The medical figure to refer to in the presence (or in case of suspicion) of ingrown toenails is the podiatrist; when the disturbance is serious, it is necessary to consult a surgeon.

In particular, recourse to medical advice is important when:

  • Symptoms persist;
  • you have diabetes;
  • You suffer from foot conditions (for example, diabetic neuropathy );
  • Your immune system is compromised.

In principle, however, the advice is not to underestimate the problem and not wait for the disorder to resolve itself; in fact, continuing to grow, the nail could become more ingrown leading to the appearance of more or less severe complications. Therefore, it is always advisable to contact competent personnel in the matter, a doctor or specialized health professionals.

Do-it-yourself remedies are always not recommended, even more so if there is an infection in progress. For example, it is essential not to use needles or other sharp objects to burst any liquid-filled blisters formed near the ingrown nail; in fact, such behavior would expose the patient to the risk of new infections as well as the risk of more or less seriously injuring the affected finger.

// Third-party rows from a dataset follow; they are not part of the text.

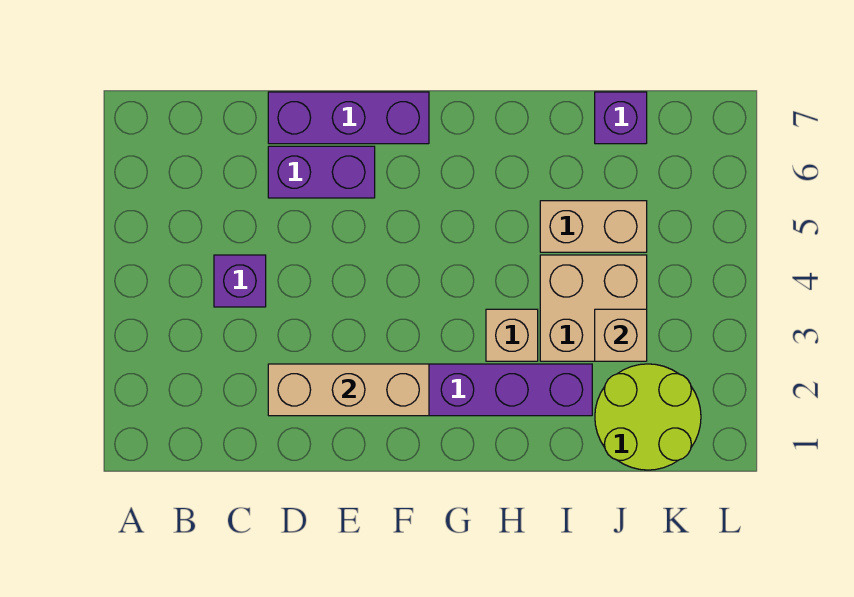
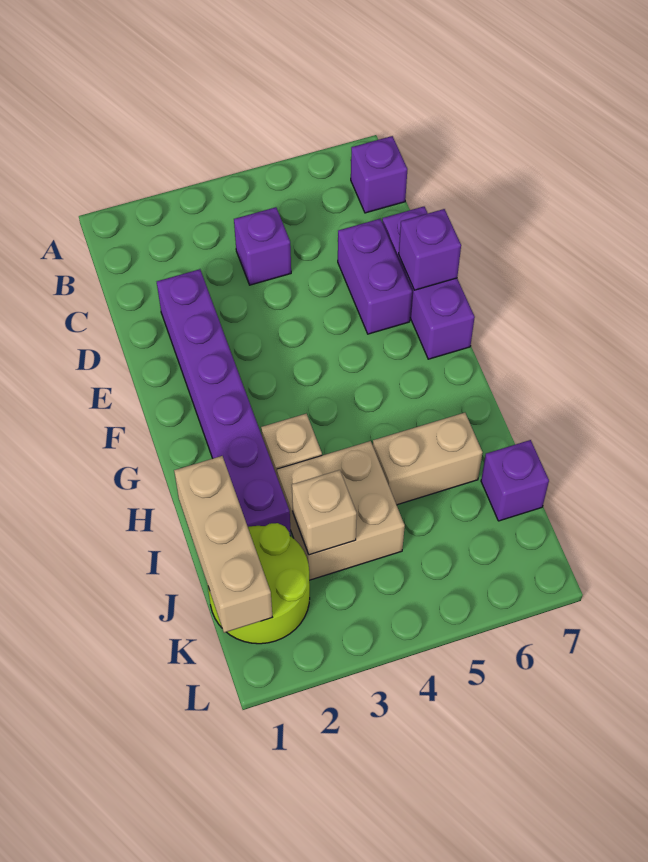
none -> purple 1x1 brick [351,136,407,213]
tan 1x3 brick [268,364,429,416] -> tan 1x3 brick moved to [174,456,273,633]
none -> purple 1x1 brick [399,209,461,290]
tan 1x2 brick [540,201,647,252] -> tan 1x2 brick turned to [373,413,483,505]

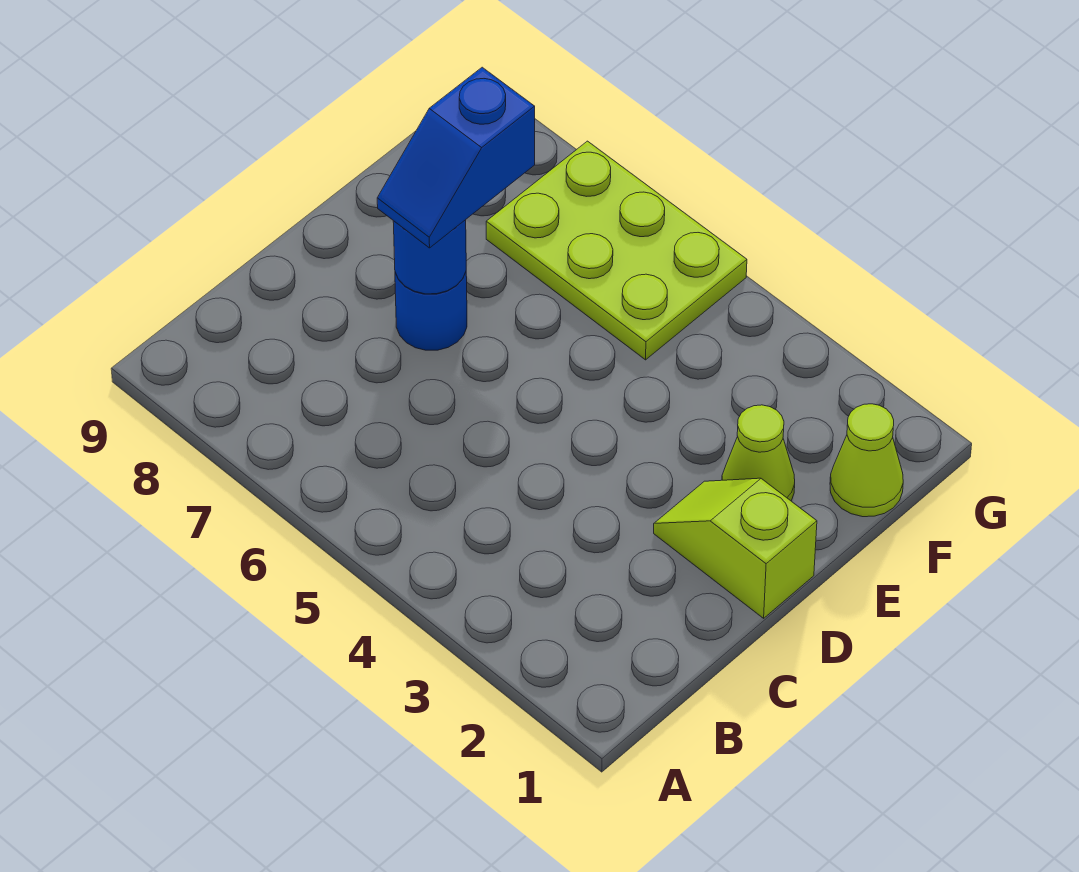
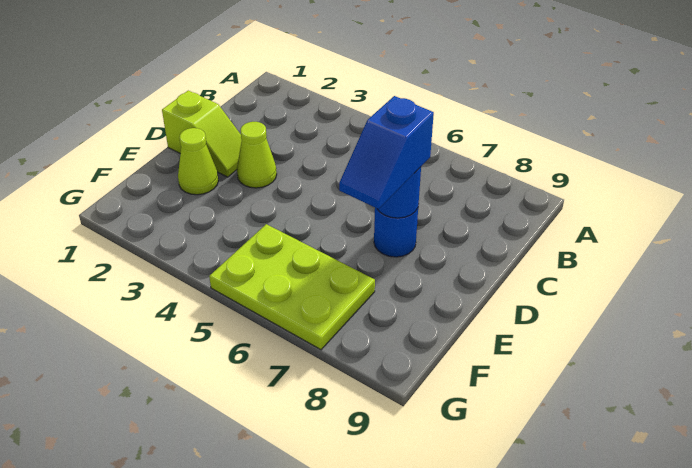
blue 1x2 slope [377,67,535,248] -> blue 1x2 slope turned to [339,96,434,209]
lime 1x1 cone [830,404,903,517] -> lime 1x1 cone moved to [237,122,277,188]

How To Cure An Ingrown Toenail?

In general, the treatment of ingrown toenails depends on the severity of the condition:

  1. When the problem is superficial , the patient will undergo a conservative treatment which includes numerous foot baths in very hot water, the multi-daily application of an antibacterial and the use of a cotton ball to be inserted just below the edge of the nail to prevent it from growing inadequately. Elastic bandage is also a (relatively effective) alternative to reduce the symptoms caused by ingrown toenails. The method involves physically “pulling” the skin of the finger near the ingrown nail by wrapping the same finger with a special elastic patch: in this way, it is possible to reduce the pressure ( exerted by the ingrown nail on the skin) and, at the same time, improve the drainage of the pus accumulated in situ.
  2. When the ingrown toenail grows deep into the skin, causing infection, pain, and other complications, partial surgical removal (extraction) of the nail plate is required . Generally, the surgical treatment – performed under local anesthesia with drugs such as  lidocaine  – is supported by a local antibiotic treatment to be applied in the 7-15 days following the operation.
  3. To avoid the surgical removal of the infected and ingrown nail, an innovative solution method has recently been devised which involves inserting a special brace (a sort of spring) directly into the affected nail, so as to favor its growth in an adequate way. and correct its curvature .

Antibiotics may be necessary as a complementary therapy: when the ingrown toenail causes a bacterial infection , the patient may resort to the use of specific antibiotic drugs which must be prescribed by the doctor. It will then be this healthcare figure who decides which active ingredient to use, in which dose and by which route of administration (local or oral).


How Can An Ingrown Toe Nail Be Prevented?

Undoubtedly, one of the best ways to prevent ingrown toenails is to trim them properly ; more precisely:

  • It is important to maintain a certain length of the nail (avoid the nail being too short);
  • The cut must be straight, avoiding cutting the nails in a curved way, in doing so, the risk of them becoming ingrown is minimized.

Other useful behaviors and expedients consist of:

  • Wear comfortable and not too tight footwear ;
  • Maintain good personal hygiene by washing your feet every day, drying them carefully and changing your socks frequently. These precautions, among other things, are also essential to prevent any infections in an already present context of onychocryptosis. For this purpose, it is also advisable to leave the feet uncovered (without socks) during the night to help keep the foot dry;
  • Prefer socks in natural and breathable fabrics, avoiding those in synthetic fabrics if possible;
  • Before engaging in a sporting activity, subjects prone to ingrown toenails should protect their toes by wrapping them gently on specific sterile-elastic bandages.